◆ **Problem**
Please output exactly the lines of the material from the first through the line containing "Table 3. The first", and nothing more.
** Opening Supplied data block **
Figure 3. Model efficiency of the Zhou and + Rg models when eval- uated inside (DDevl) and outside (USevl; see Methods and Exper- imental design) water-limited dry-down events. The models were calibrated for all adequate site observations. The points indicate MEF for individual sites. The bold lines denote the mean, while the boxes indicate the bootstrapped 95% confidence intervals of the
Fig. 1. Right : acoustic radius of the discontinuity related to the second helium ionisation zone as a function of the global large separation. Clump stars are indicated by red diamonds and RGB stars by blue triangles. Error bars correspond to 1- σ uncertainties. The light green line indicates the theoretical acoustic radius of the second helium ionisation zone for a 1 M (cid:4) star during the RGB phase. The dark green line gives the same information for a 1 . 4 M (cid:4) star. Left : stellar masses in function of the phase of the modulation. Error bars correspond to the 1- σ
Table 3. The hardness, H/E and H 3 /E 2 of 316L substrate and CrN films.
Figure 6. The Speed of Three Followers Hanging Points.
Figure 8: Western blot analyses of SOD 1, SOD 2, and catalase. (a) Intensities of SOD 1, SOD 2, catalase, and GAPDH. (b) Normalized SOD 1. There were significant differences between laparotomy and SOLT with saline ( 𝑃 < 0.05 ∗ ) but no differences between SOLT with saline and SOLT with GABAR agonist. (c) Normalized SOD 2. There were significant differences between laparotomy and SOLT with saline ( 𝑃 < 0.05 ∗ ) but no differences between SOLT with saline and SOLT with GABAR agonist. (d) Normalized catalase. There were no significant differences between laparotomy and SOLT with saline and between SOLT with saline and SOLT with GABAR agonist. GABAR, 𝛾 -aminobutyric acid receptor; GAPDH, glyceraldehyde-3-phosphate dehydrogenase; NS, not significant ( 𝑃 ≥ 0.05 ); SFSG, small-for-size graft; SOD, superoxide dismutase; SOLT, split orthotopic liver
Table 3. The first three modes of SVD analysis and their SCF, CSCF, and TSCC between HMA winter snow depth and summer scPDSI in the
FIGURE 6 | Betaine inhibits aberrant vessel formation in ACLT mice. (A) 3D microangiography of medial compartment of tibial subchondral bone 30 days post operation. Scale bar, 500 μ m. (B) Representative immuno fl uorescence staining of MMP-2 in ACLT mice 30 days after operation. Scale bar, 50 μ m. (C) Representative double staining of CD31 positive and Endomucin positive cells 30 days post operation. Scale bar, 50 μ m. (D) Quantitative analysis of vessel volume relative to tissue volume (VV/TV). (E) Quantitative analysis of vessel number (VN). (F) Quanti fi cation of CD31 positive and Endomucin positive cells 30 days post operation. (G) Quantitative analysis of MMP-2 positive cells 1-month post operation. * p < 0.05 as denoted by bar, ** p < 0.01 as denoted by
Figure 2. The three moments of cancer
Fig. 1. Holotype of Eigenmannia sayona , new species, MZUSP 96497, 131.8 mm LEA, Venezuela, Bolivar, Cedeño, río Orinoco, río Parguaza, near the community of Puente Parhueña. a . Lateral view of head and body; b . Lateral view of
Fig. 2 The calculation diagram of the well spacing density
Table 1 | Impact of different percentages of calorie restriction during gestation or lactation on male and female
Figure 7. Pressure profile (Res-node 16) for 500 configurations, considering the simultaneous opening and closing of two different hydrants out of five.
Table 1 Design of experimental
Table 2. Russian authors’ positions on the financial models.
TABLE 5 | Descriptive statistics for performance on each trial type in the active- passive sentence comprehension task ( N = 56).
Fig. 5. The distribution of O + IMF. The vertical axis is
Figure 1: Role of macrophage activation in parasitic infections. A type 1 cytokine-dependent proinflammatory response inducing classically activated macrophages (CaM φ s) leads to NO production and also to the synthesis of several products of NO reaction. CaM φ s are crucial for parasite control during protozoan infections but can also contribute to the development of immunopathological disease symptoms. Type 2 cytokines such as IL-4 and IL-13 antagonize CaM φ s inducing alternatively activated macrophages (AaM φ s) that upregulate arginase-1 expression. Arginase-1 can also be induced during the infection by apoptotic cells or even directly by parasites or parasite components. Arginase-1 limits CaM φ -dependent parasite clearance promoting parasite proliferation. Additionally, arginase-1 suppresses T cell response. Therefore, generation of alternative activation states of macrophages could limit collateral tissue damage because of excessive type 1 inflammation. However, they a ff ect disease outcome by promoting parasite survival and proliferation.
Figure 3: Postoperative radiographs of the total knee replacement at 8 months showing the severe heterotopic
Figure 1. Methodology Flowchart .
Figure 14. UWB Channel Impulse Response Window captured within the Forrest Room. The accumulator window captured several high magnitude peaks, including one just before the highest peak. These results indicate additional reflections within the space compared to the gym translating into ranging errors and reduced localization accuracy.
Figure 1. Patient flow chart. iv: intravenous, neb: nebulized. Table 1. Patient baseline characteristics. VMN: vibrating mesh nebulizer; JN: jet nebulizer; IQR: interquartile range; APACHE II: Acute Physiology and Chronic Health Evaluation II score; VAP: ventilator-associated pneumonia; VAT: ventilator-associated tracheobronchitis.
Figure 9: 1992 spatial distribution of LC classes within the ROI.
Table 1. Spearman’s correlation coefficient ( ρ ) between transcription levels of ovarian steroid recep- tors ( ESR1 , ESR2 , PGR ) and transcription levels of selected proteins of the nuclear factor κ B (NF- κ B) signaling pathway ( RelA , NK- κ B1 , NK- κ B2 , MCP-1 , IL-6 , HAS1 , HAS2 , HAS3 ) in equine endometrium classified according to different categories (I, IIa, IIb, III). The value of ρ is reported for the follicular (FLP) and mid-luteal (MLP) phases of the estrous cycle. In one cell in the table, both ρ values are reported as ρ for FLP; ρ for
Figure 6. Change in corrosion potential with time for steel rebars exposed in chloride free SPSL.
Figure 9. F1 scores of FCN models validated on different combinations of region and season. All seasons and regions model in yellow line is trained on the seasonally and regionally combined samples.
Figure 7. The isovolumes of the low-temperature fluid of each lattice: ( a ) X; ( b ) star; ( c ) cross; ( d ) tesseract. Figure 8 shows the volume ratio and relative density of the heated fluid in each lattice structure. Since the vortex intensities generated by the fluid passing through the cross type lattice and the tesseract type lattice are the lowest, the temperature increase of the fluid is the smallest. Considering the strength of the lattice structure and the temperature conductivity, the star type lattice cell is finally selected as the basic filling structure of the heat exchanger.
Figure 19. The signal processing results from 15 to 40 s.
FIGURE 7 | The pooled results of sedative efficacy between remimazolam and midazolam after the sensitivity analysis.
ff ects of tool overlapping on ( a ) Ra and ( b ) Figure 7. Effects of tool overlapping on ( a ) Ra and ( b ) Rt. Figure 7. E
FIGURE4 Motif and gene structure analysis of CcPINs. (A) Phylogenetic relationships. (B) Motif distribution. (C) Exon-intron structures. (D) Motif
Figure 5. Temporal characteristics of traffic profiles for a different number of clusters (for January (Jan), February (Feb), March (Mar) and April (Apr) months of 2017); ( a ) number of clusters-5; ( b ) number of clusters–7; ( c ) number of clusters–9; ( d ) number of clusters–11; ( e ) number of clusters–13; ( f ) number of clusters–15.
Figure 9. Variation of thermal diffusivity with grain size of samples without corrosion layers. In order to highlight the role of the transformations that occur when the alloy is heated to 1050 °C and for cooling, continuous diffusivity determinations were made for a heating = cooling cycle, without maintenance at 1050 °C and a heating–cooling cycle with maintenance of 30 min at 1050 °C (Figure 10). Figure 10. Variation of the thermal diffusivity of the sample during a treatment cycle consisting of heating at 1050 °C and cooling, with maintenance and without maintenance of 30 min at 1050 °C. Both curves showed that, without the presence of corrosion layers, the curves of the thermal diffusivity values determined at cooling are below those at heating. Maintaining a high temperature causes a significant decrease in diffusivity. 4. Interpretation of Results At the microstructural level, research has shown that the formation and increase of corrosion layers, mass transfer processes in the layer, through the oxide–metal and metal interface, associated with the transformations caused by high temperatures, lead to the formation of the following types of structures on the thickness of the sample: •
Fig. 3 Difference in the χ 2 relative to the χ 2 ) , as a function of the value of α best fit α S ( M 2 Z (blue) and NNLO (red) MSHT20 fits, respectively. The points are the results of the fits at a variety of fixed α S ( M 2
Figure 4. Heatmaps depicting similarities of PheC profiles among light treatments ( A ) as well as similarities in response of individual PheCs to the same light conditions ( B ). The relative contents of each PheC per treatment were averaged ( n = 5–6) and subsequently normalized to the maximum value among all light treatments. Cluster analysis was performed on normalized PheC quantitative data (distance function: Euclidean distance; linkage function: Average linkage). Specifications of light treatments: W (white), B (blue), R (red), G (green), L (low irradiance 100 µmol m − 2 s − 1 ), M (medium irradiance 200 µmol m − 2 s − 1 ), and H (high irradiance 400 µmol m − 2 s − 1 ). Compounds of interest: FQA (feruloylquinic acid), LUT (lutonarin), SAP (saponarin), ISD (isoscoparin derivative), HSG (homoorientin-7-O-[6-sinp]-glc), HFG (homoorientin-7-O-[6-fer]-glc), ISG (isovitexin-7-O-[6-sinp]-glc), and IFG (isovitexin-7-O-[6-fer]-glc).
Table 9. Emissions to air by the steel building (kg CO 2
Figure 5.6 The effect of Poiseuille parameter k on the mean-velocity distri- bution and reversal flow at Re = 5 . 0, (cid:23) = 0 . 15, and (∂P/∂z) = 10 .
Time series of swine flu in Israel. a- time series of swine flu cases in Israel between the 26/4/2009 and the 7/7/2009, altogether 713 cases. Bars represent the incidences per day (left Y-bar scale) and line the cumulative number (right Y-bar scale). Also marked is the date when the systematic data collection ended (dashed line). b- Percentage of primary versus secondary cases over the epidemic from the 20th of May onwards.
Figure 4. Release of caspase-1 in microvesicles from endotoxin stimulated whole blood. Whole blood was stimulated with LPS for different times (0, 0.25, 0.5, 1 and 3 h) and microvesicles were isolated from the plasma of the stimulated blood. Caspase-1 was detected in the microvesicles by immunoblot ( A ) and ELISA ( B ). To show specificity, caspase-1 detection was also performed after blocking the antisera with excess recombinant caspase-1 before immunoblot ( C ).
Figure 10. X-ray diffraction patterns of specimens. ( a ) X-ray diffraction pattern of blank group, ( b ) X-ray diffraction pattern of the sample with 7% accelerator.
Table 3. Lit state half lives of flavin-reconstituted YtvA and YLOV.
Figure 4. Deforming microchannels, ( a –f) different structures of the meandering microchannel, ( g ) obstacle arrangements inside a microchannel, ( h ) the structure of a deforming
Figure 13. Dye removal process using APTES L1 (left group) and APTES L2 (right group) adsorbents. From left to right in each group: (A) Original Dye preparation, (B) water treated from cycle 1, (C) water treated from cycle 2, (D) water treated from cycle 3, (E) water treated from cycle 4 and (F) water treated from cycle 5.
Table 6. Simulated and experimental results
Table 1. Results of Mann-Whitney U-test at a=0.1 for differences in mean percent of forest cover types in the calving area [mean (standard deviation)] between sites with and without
** Closing Supplied data block **
◆ **Answer to this exercise**
Figure 3. Model efficiency of the Zhou and + Rg models when eval- uated inside (DDevl) and outside (USevl; see Methods and Exper- imental design) water-limited dry-down events. The models were calibrated for all adequate site observations. The points indicate MEF for individual sites. The bold lines denote the mean, while the boxes indicate the bootstrapped 95% confidence intervals of the
Fig. 1. Right : acoustic radius of the discontinuity related to the second helium ionisation zone as a function of the global large separation. Clump stars are indicated by red diamonds and RGB stars by blue triangles. Error bars correspond to 1- σ uncertainties. The light green line indicates the theoretical acoustic radius of the second helium ionisation zone for a 1 M (cid:4) star during the RGB phase. The dark green line gives the same information for a 1 . 4 M (cid:4) star. Left : stellar masses in function of the phase of the modulation. Error bars correspond to the 1- σ
Table 3. The hardness, H/E and H 3 /E 2 of 316L substrate and CrN films.
Figure 6. The Speed of Three Followers Hanging Points.
Figure 8: Western blot analyses of SOD 1, SOD 2, and catalase. (a) Intensities of SOD 1, SOD 2, catalase, and GAPDH. (b) Normalized SOD 1. There were significant differences between laparotomy and SOLT with saline ( 𝑃 < 0.05 ∗ ) but no differences between SOLT with saline and SOLT with GABAR agonist. (c) Normalized SOD 2. There were significant differences between laparotomy and SOLT with saline ( 𝑃 < 0.05 ∗ ) but no differences between SOLT with saline and SOLT with GABAR agonist. (d) Normalized catalase. There were no significant differences between laparotomy and SOLT with saline and between SOLT with saline and SOLT with GABAR agonist. GABAR, 𝛾 -aminobutyric acid receptor; GAPDH, glyceraldehyde-3-phosphate dehydrogenase; NS, not significant ( 𝑃 ≥ 0.05 ); SFSG, small-for-size graft; SOD, superoxide dismutase; SOLT, split orthotopic liver
Table 3. The first three modes of SVD analysis and their SCF, CSCF, and TSCC between HMA winter snow depth and summer scPDSI in the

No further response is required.